Employee Ownership – the ownership model of the future?

In 1929, a unique form of industrial democracy emerged when John Spedan Lewis was the first to relinquish ownership of his company, John Lewis, to future generations of employees. Now, there are over 300 employee-owned companies in the UK with over 200,000 employee owners. According to the Employee Ownership Association (EOA) the number of employee-owned companies is increasing at 10 per cent per annum.

Compared to other exit options, such as a trade sale, private equity or flotation, the awareness of employee-ownership is limited. The most common transition to employee ownership is when a business is sold by its shareholders to an Employee Ownership Trust (EOT). An EOT is a tax-advantaged form of employee benefit trust introduced by the Government to encourage wider employee-ownership. Therefore, we wanted to highlight employee-ownership as a specific topic in our Exit Ready campaign, and have provided additional insights on the tax benefits, what types of business are suited to EOTs, and the different models.

There has been a substantial increase in employee-ownership since RSM advised Parfetts, a large cash and carry operator, on its sale to an EOT over 10 years ago. But it’s clear that the message about the considerable tax advantages; increased resilience; ability to take a longer-term perspective, and the potential to improve productivity hasn’t yet fully resonated with business owners. In addition, knowledge from the professional community is weak and this is proving to be a barrier to growth.

What are the benefits to Employee-Ownership?

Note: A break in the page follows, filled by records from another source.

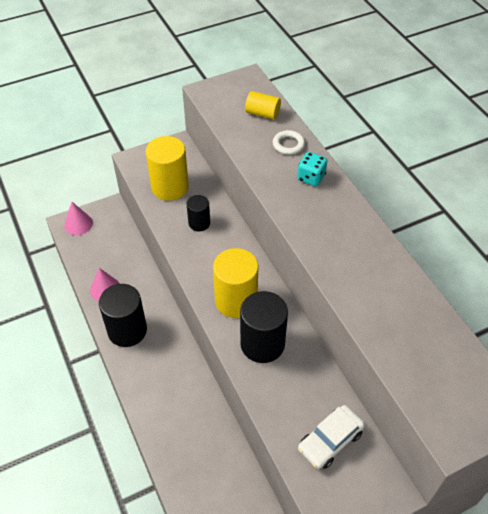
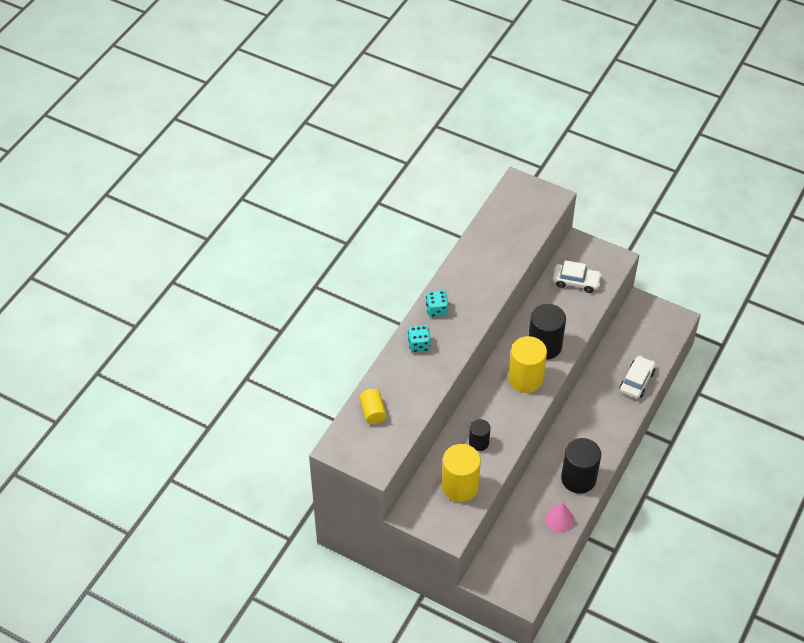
camera: 125 degrees left, 0 degrees up
(78, 224) = (518, 589): pink cone -> none
(184, 468) = (636, 381): none -> white car
(288, 145) = (395, 376): white ring -> none
(345, 213) = (437, 310): none -> turquoise dice

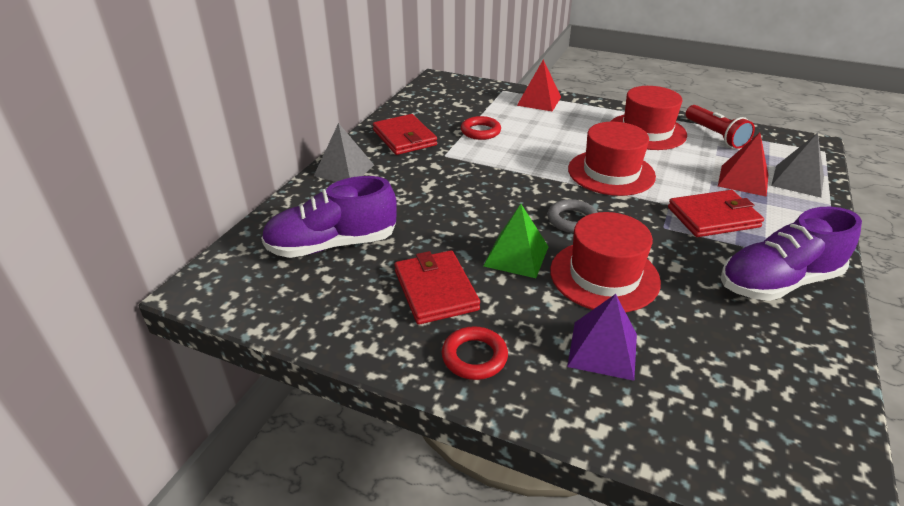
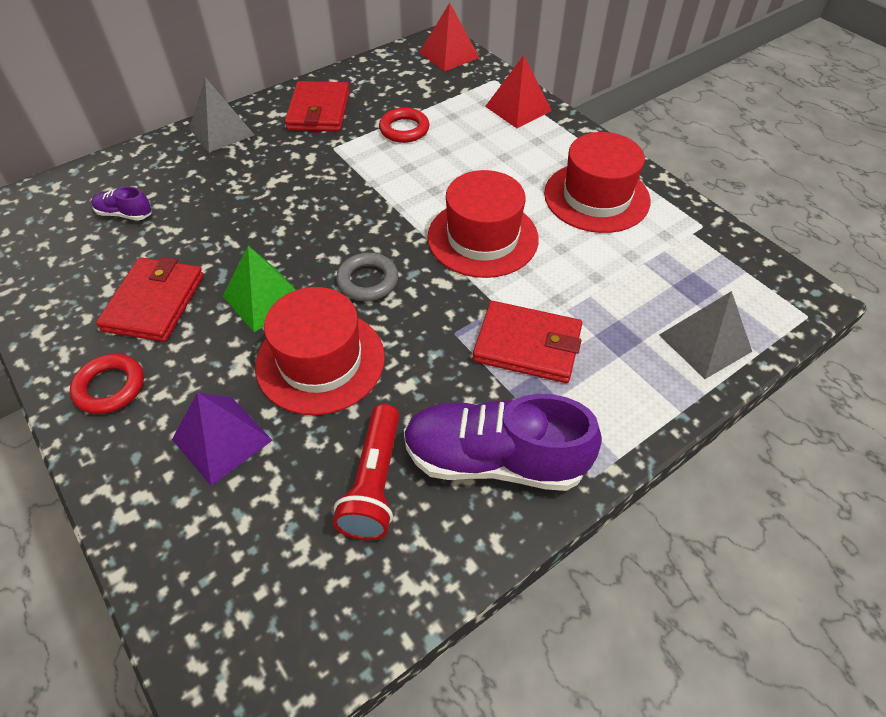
camera: 30 degrees right, 15 degrees up
(332, 245) = (125, 214): purple shoe -> purple shoe, size x0.45
(715, 135) = (680, 234): red flashlight -> red flashlight (374, 482)
(743, 180) = (631, 312): red pyramid -> red pyramid (449, 55)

Most EOT acquisitions involve the selling shareholders receiving full market value for their shares. The Government introduced very generous tax incentives to encourage businesses to transition to an employee-ownership model, including a 0 per cent capital gains tax rate for selling shareholders. In addition, there is the ability for employee-owned businesses to pay employee bonuses of up to £3,600 per year free of income tax. 

However, to qualify for the tax incentives, the employee-ownership needs to be carefully structured. The EOT needs to acquire control of the company by virtue of holding more than 50 per cent of the shares, along with a significant number of additional requirements to ensure that the tax relief is available. 

In addition to the tax benefits, research from the EOA illustrated that employee-owned businesses are more resilient in difficult economic periods and overall more productive. It is thought that this is in part due to increased employee engagement brought about by involvement in decision making and the financial rewards of ownership.

What type of business is suitable for an EOT?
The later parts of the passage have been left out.